◆ TASK DESCRIPTION ◆
What this exercise needs is every entry restated as written, with no pictures.

(Spatial reasoning data)
Start of Block
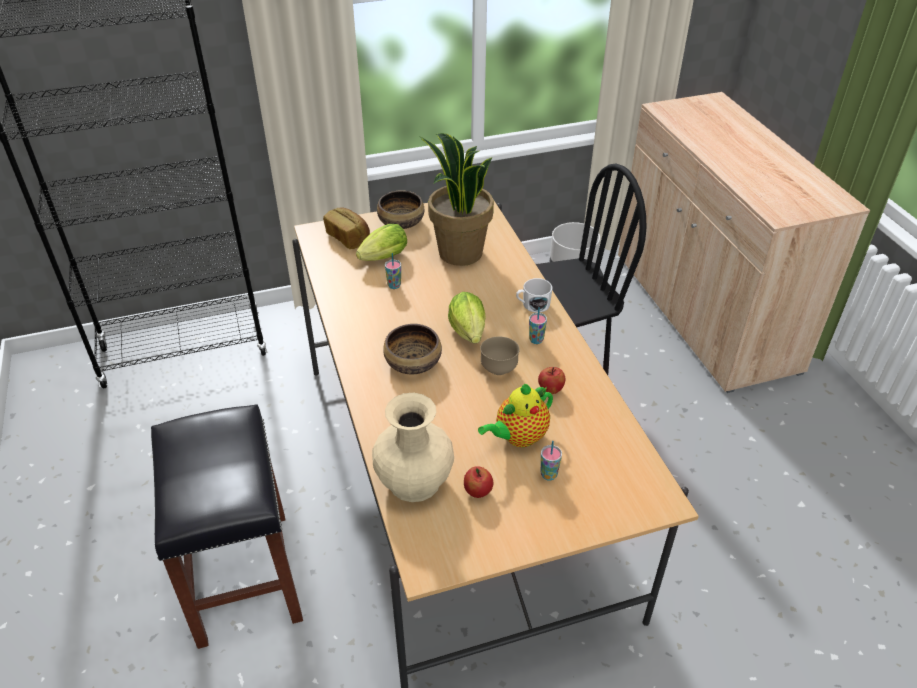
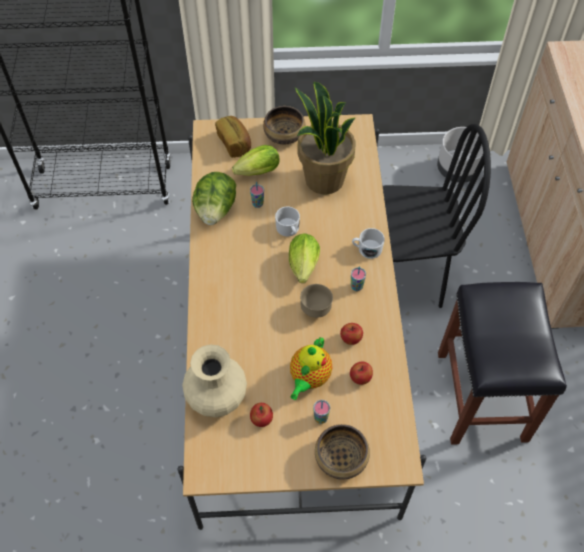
camera: 15 degrees right, 15 degrees up
(242, 575) = (107, 400): black stool -> black stool (480, 394)
(347, 299) = (215, 210): none -> lettuce
(413, 362) = (250, 286): bowl -> bowl (341, 458)
(438, 302) = (288, 230): none -> white mug
(518, 437) = (309, 378): teapot -> teapot turned 45 degrees counterclockwise
(577, 425) = (360, 378): none -> apple

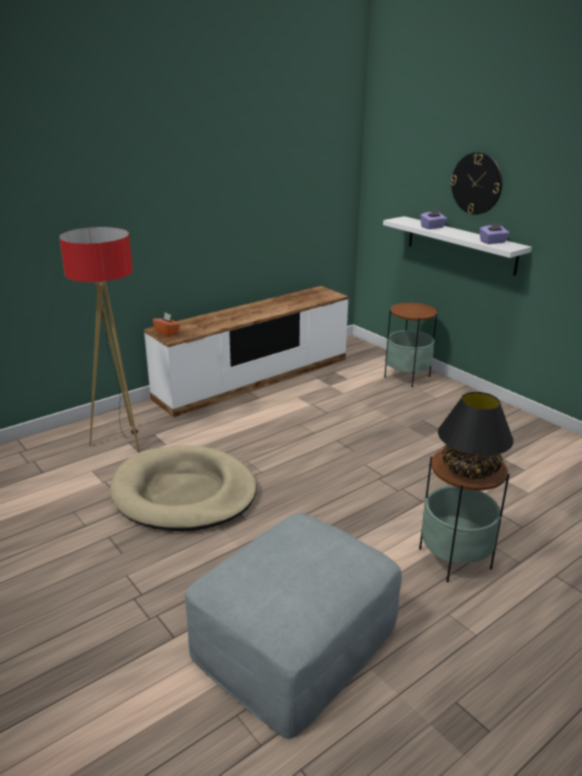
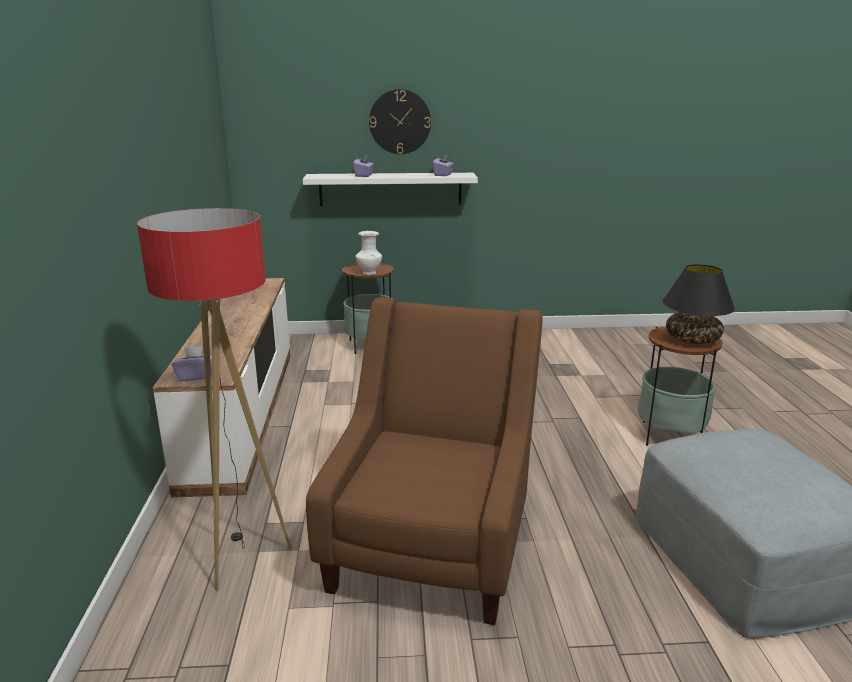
camera: 55 degrees left, 5 degrees down
(167, 332) = (196, 376): orange tissue box -> purple tissue box
(184, 493) = (433, 543): beige dog bed -> brown armchair
(404, 313) = (369, 273): none -> white vase

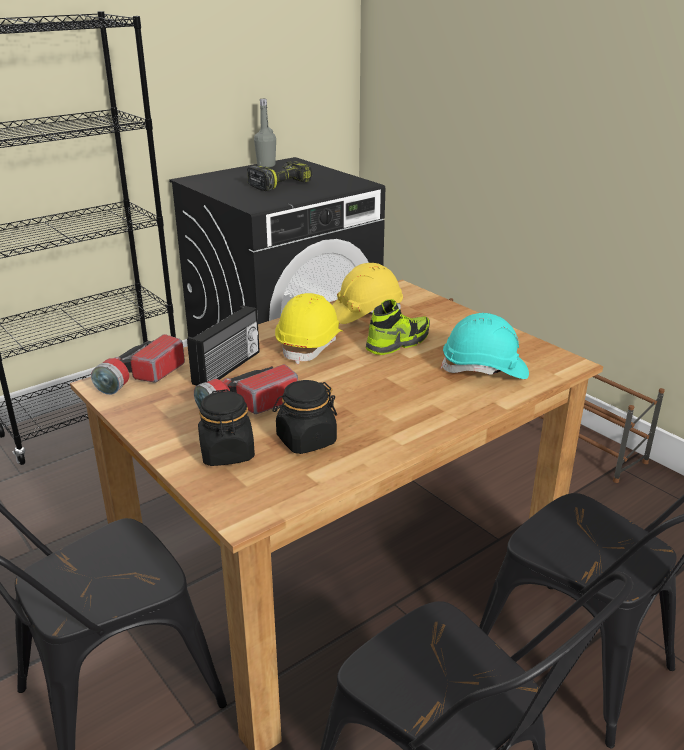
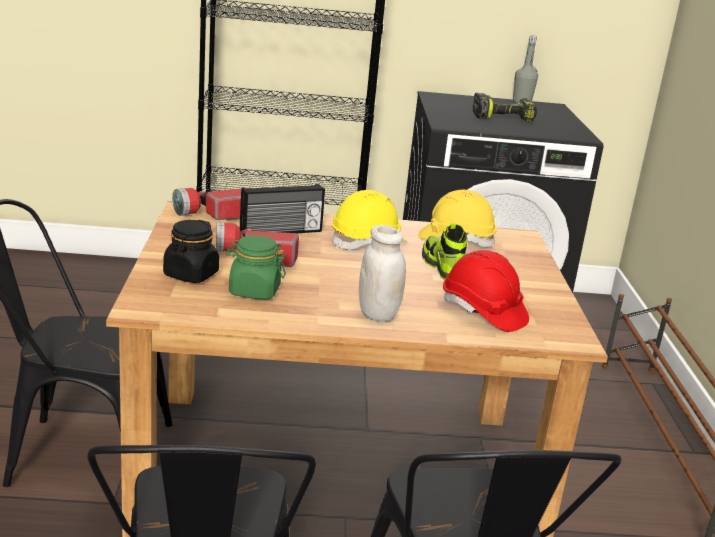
camera: 35 degrees right, 5 degrees down
(306, 440) = (254, 291): black jar -> green jar
(398, 343) = (443, 267): shoe -> shoe turned 105 degrees counterclockwise
(427, 411) = (378, 314): none -> white jar
(484, 370) = (483, 312): turquoise hard hat -> red hard hat

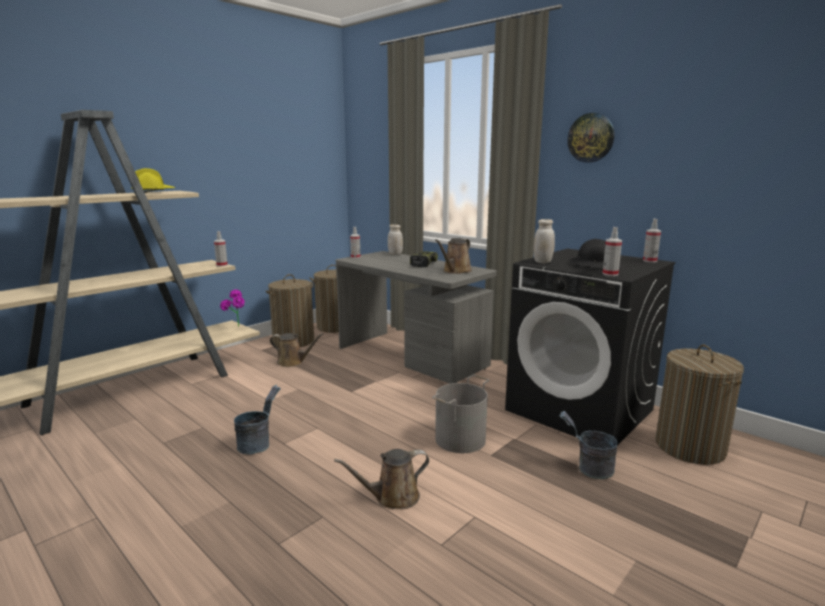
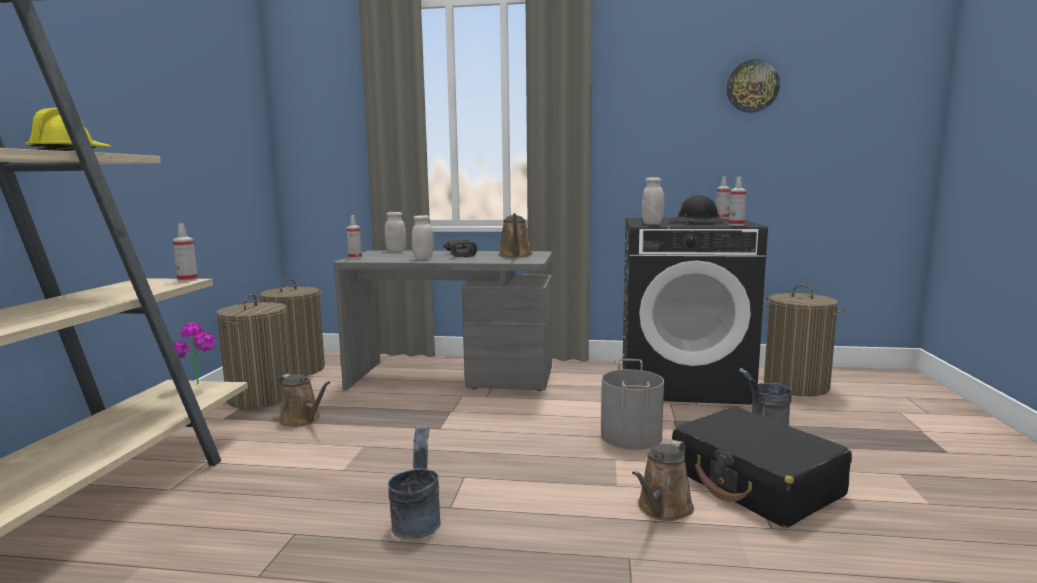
camera: 35 degrees left, 5 degrees down
(293, 362) = (302, 420): brown watering can -> brown watering can turned 60 degrees clockwise
(390, 264) = (423, 258): none -> white jar
(490, 510) = (755, 483): none -> black suitcase
(591, 138) = (640, 100): wall clock -> wall clock (752, 86)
End of Block
◆ ANSWER TO THIS TASK ◆
camera: 15 degrees right, 15 degrees up
(242, 575) = (107, 400): black stool -> black stool (480, 394)
(347, 299) = (215, 210): none -> lettuce
(413, 362) = (250, 286): bowl -> bowl (341, 458)
(438, 302) = (288, 230): none -> white mug
(518, 437) = (309, 378): teapot -> teapot turned 45 degrees counterclockwise
(577, 425) = (360, 378): none -> apple

camera: 55 degrees left, 5 degrees down
(167, 332) = (196, 376): orange tissue box -> purple tissue box
(184, 493) = (433, 543): beige dog bed -> brown armchair
(404, 313) = (369, 273): none -> white vase

camera: 35 degrees right, 5 degrees down
(306, 440) = (254, 291): black jar -> green jar
(398, 343) = (443, 267): shoe -> shoe turned 105 degrees counterclockwise
(427, 411) = (378, 314): none -> white jar
(484, 370) = (483, 312): turquoise hard hat -> red hard hat

camera: 35 degrees left, 5 degrees down
(293, 362) = (302, 420): brown watering can -> brown watering can turned 60 degrees clockwise
(390, 264) = (423, 258): none -> white jar
(490, 510) = (755, 483): none -> black suitcase
(591, 138) = (640, 100): wall clock -> wall clock (752, 86)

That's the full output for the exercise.